Zdaniem ministerialnych ekspertów, opierających swoje wyliczenia na prawdopodobnym wzroście krajowej i europejskiej gospodarki, potrzeby transportowe na terenie Niemiec będą rosły o średnio 1,2 procenta rocznie. Uwzględniając natomiast trzy najbliższe dekady, do roku 2051, łączny wzrost może wynieść 46 procent (w stosunku do danych z 2019 roku). I to wcale nie jest scenariusz wygórowany, lecz założenia o charakterze umiarkowanym.

Choć Niemcy znani z wyjątkowo silnego lobby kolejowego, raport nie pozostawił też wątpliwości, że to właśnie ciężarówki są w tym kraju najbardziej potrzebne. Jak bowiem wynika z ministerialnych szacunków, ilość towarów przewożonych w Niemczech po drogach do 2051 roku  zwiększy się o aż 54 procent. Dla porównania, zapotrzebowanie na transport kolejowy może zwiększyć się o jedną trzecią, a transport rzeczny ulegnie prawdopodobnej stagnacji.

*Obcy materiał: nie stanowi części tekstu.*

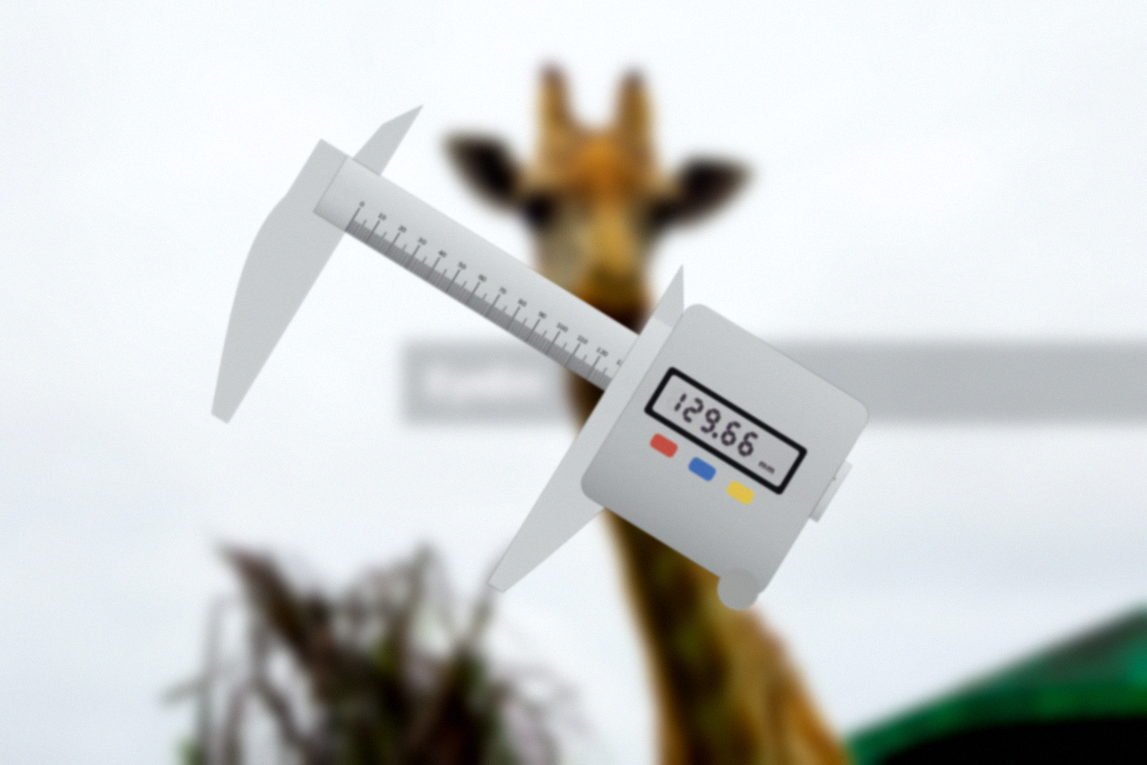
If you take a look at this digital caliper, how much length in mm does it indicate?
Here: 129.66 mm
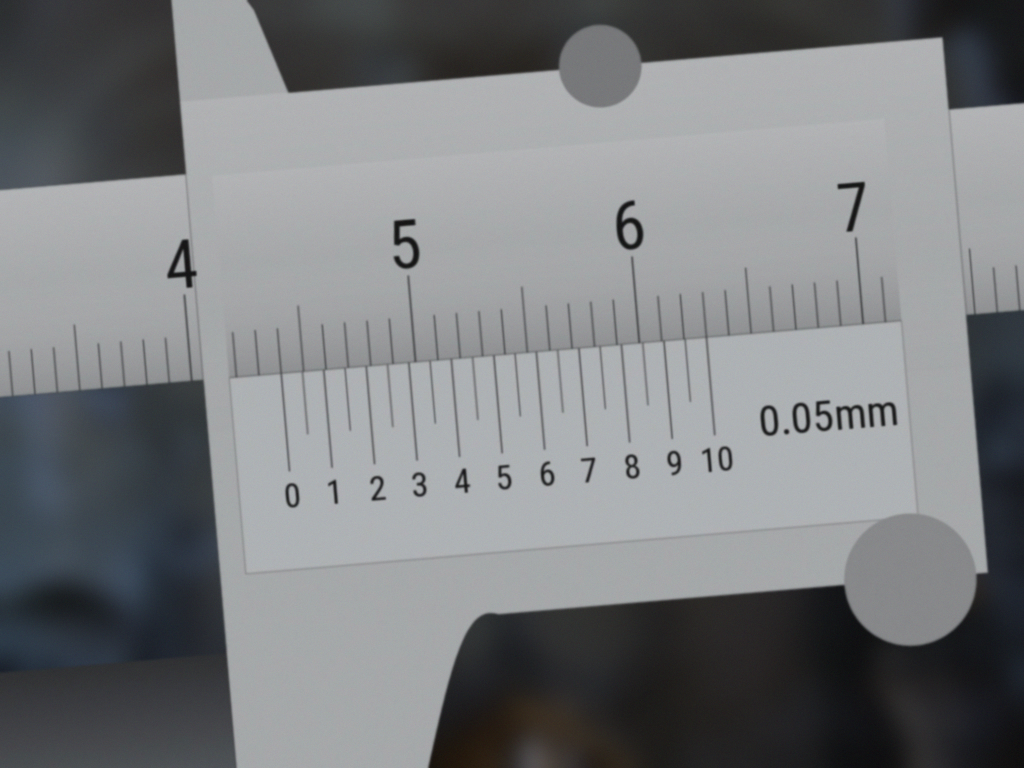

Na omawiane przewidywania szybko odpowiedziało niemieckie stowarzyszenie przewoźników BGL. To nie kryło entuzjazmu, mając nadzieje, że publikacja raportu w końcu przebudzi rządzących w kwestii inwestycji drogowych, w tym także środków na poprawę warunków pracy kierowców. Jeśli bowiem rozwój infrastruktury nie stanie się bardziej efektywny, w obliczu 54-procentowego wzrostu transport będzie zupełnie niewydolny.